I find myself in a unique position these days. I am in the thick of revisions for the second book in The Amazing Adventures of Noah Minor series (THE MINOR RESCUE), while preparing for the launch of THE MINOR MIRACLE on May 7th.

Both of these tasks, revising and launching, require me to figure out what I’m really trying to say. Not the plot, but where I want the plot to take the reader. The heart connection. When I do an author visit or give a keynote, this is the thing go for, the deeper meaning underneath the surface. Figuring this out requires stepping back from the keyboard, thinking big picture and asking big questions. Sometimes holding a dog helps.

For HER OWN TWO FEET, the phrase “strong like a butterfly” emerged. It was something Rebeka said at the dinner table one night, trying to make us laugh.

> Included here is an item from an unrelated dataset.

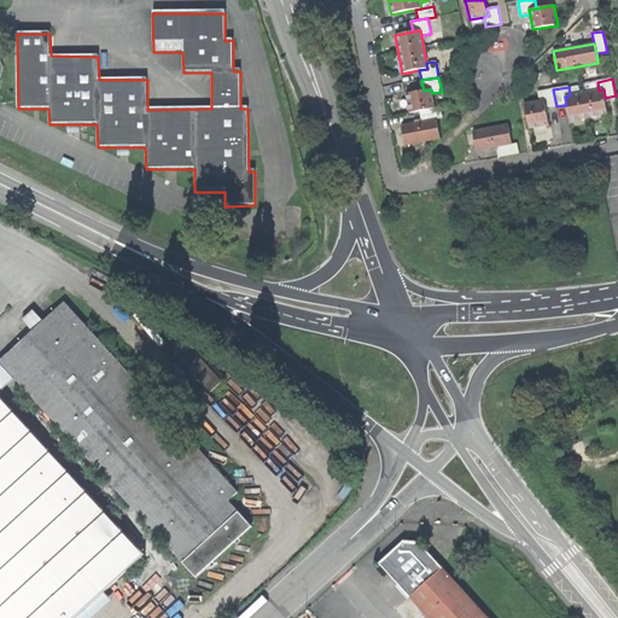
[(420,111),(435,109),(432,93),(431,89),(424,91),(406,94),(410,114),(420,111)]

Clay was strong like a chicken, and she was strong like a butterfly.

Rebeka may not look strong, perched on top of those curled feet, but she is. But the heart part of that comes when I connect that idea with readers. At school visits, I tell kids you can’t always tell how strong someone is from the way that they look. It’s true for a butterfly, with its delicate wing, it’s true for Rebeka, and it became a rallying cry for all kids to be brave and courageous and strong like butterflies, no matter how they look or feel. I’ve received hundreds of colored butterflies in the mail, and at every school visit they flutter on the walls.

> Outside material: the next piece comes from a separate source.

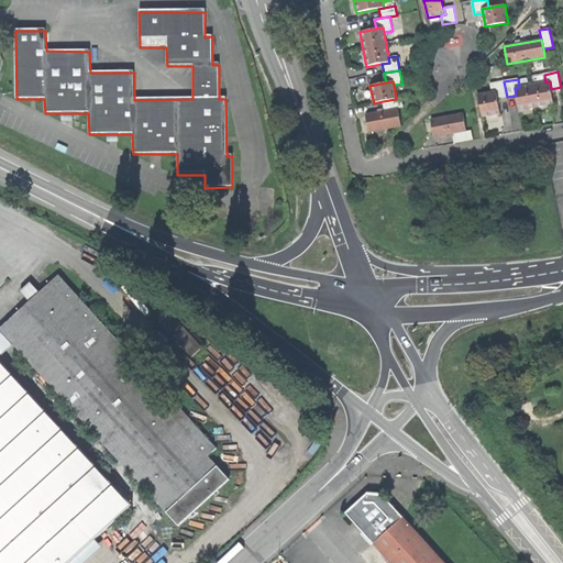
[(498,99),(507,97),(504,81),(490,84),(492,92),(496,91),(498,99)]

So what’s my “butterfly” for THE MINOR MIRACLE? What’s the thing that will resonate with kids, that rings true for them and for me? A really important theme in this series is the idea that we’re all extraordinary (sound familiar?). The main character, Noah Minor, feels like just an ordinary kid, especially next to his two best friends. Rodney is a music prodigy and Haley is a practically perfect, straight-A student.

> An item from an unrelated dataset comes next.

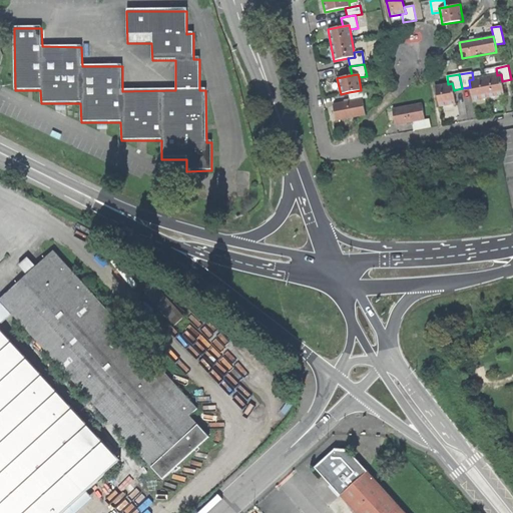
[(469,80),(470,87),(473,101),(505,95),(502,81),(501,74),(497,75),(473,79),(469,80)]
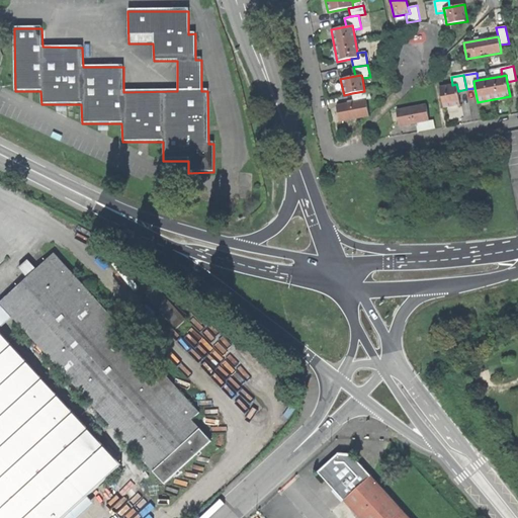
[(460,105),(458,91),(456,84),(452,85),(440,87),(444,108),(460,105)]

Then Noah finds out he has the power to manipulate gravity, he’s super after all!

But finding out he has superpowers doesn’t make Noah’s life easier or better. He begins to understand the famous words from his favorite Spiderman comic, with great power comes great responsibility. Noah will realize he’s capable of doing great things, but the greatest of these doesn’t require the ability to manipulate gravity, but the ability to put his friends first, no matter what. What looks ordinary can be extraordinary, whether it’s a butterfly or . . . a bracelet.

When Noah finds out he’s a gravitar, he’s given a bracelet that looks like any ordinary Rim Rock Mustangs rubber bracelet, but it’s not. It’s bugged. And just as an ordinary-looking bracelet can do extraordinary things (like transmit all verbal and written communications), an “ordinary” kid can to extraordinary things. For Christmas, Clay got me a box full of Rim Rock Mustangs bracelets. They’re sitting on the floor by my desk, still in the red and green gift bag.

I can’t wait to use them as giveaways, little reminders that what looks ordinary can be extraordinary and something amazing could be sitting right under your nose. These bracelets are like an invitation to the “team,” where everyone belongs, and we’re all capable of being super. I think I’ve found my theme, and what seems to be a common denominator in my work. I like to write about kids who discover they are capable of far more than they ever thought. Maybe because it’s the message I need to hear.

2 Responses to “Butterflies and Superpowers”

  1. Rita Zimmermann

    What a gift to all children. Every child, no matter how ordinary can be extraordinary. That’s the gift God gave each one He made.
    Keep on sharing Meredith.

    Blessings, Rita

    • Meredith Davis

      Thanks Rita, you taught that truth for so many years, setting a course for kids that will help them grow and flourish their whole lives. Grateful for you!